During their first winter in Wisconsin in 1659, French traders Pierre Esprit Radisson and his brother-in-law, Médard Chouart Sieur des Groseilliers, nearly starved to death. Wandering the frozen grounds of the Northwoods, Radisson and Groseilliers struggled to find food. They eventually resorted to eating their two dogs before finding exiled Ottawas to live among for the winter. There, at the headwaters of the Chippewa River, Radisson and Groseilliers were given wild rice and other fowl, including wild turkey, prepared by the Ottawas. Groseilliers gave a speech of thanksgiving.
While not exactly the feast enjoyed by the Pilgrims in the fall of 1621 during the harvest celebration in Plymouth, Massachusettes, the Ottawas saved Radisson and Groseilliers from almost certain death — just as the Wampanoags did for the Pilgrims.
The Thanksgiving we know today, had nothing to do with the 1621 harvest celebration. That celebration was part of a Puritan tradition of fasting and festive rejoicing in the fall. Governors of each colony, and eventually states, declared a day of thanksgiving each year. As New Englanders moved west, they took their holiday with them.
Wisconsin’s first official Thanksgiving was declared in 1830. Governor Lewis Cass, then governor of the territory of Michigan in which Wisconsin was included at the time, issued a proclamation setting aside the last Thursday of November for celebration of Thanksgiving.

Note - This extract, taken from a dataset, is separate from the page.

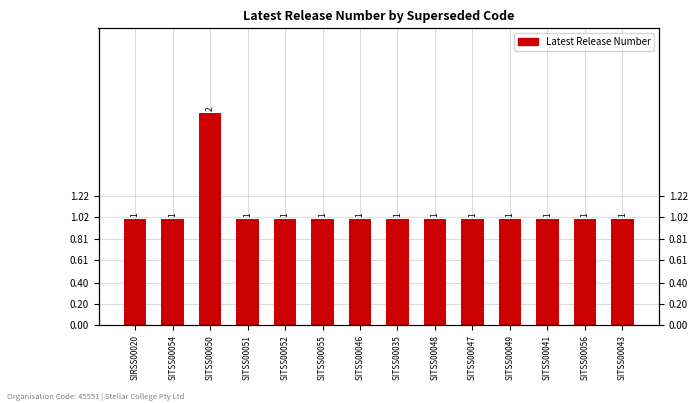

What is the value of the 12th bar from the left?

1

In the mid-19th century, Sarah Josepha Hale, editor of Godey’s Lady’s Book, launched a campaign to make Thanksgiving a national holiday. Her efforts paid off on October 3, 1863, when President Abraham Lincoln proclaimed a national Thanksgiving Day.
Today Thanksgiving is celebrated in the United States with food and fellowship shared with family and friends. Although the meal may not resemble the one served in 1621, the idea of giving thanks remains.